What is expected. Throughout the records below, find the lines with the string "Brown" and give how many there are, nothing else.

———

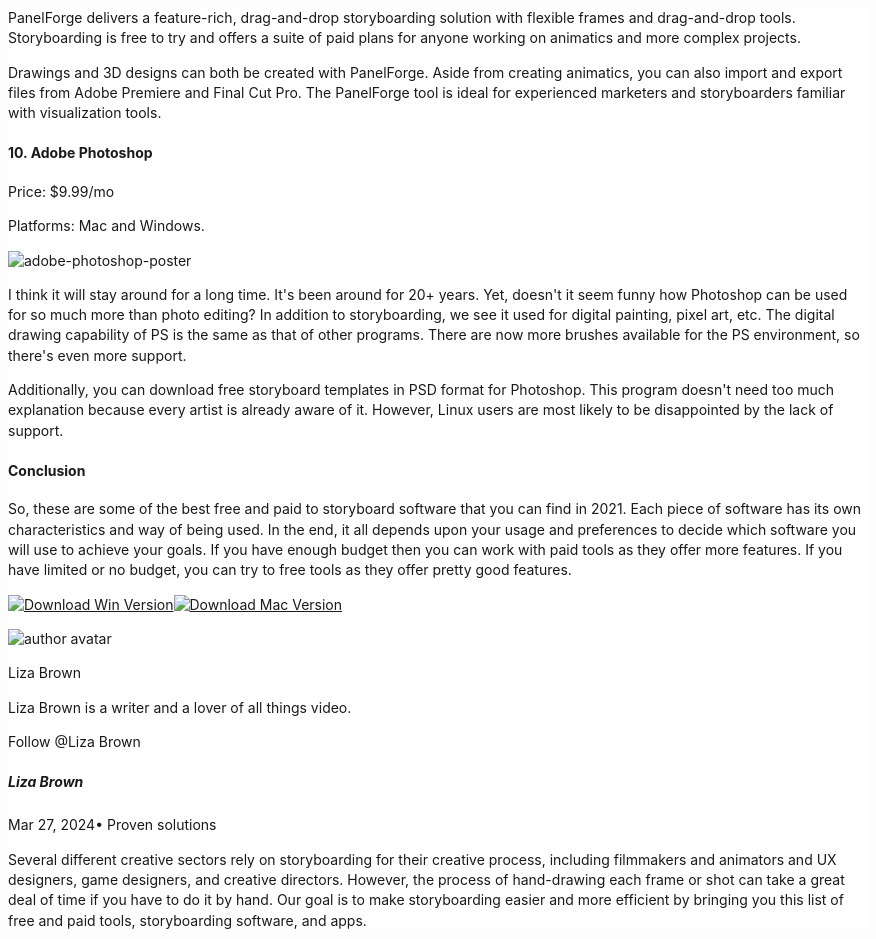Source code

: PanelForge delivers a feature-rich, drag-and-drop storyboarding solution with flexible frames and drag-and-drop tools. Storyboarding is free to try and offers a suite of paid plans for anyone working on animatics and more complex projects.

Drawings and 3D designs can both be created with PanelForge. Aside from creating animatics, you can also import and export files from Adobe Premiere and Final Cut Pro. The PanelForge tool is ideal for experienced marketers and storyboarders familiar with visualization tools.

#### **10\.** **Adobe Photoshop**

Price: $9.99/mo

Platforms: Mac and Windows.

![adobe-photoshop-poster](https://images.wondershare.com/filmora/article-images/adobe-photoshop-poster.jpg)

I think it will stay around for a long time. It's been around for 20+ years. Yet, doesn't it seem funny how Photoshop can be used for so much more than photo editing? In addition to storyboarding, we see it used for digital painting, pixel art, etc. The digital drawing capability of PS is the same as that of other programs. There are now more brushes available for the PS environment, so there's even more support.

Additionally, you can download free storyboard templates in PSD format for Photoshop. This program doesn't need too much explanation because every artist is already aware of it. However, Linux users are most likely to be disappointed by the lack of support.

#### **Conclusion**

So, these are some of the best free and paid to storyboard software that you can find in 2021\. Each piece of software has its own characteristics and way of being used. In the end, it all depends upon your usage and preferences to decide which software you will use to achieve your goals. If you have enough budget then you can work with paid tools as they offer more features. If you have limited or no budget, you can try to free tools as they offer pretty good features.

[![Download Win Version](https://images.wondershare.com/filmora/guide/download-btn-win.jpg)](https://tools.techidaily.com/wondershare/filmora/download/)[![Download Mac Version](https://images.wondershare.com/filmora/guide/download-btn-mac.jpg)](https://tools.techidaily.com/wondershare/filmora/download/)

![author avatar](https://lh5.googleusercontent.com/-AIMmjowaFs4/AAAAAAAAAAI/AAAAAAAAABc/Y5UmwDaI7HU/s250-c-k/photo.jpg)

Liza Brown

Liza Brown is a writer and a lover of all things video.

Follow @Liza Brown

##### Liza Brown

 Mar 27, 2024• Proven solutions

Several different creative sectors rely on storyboarding for their creative process, including filmmakers and animators and UX designers, game designers, and creative directors. However, the process of hand-drawing each frame or shot can take a great deal of time if you have to do it by hand. Our goal is to make storyboarding easier and more efficient by bringing you this list of free and paid tools, storyboarding software, and apps.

———

The completed task. 4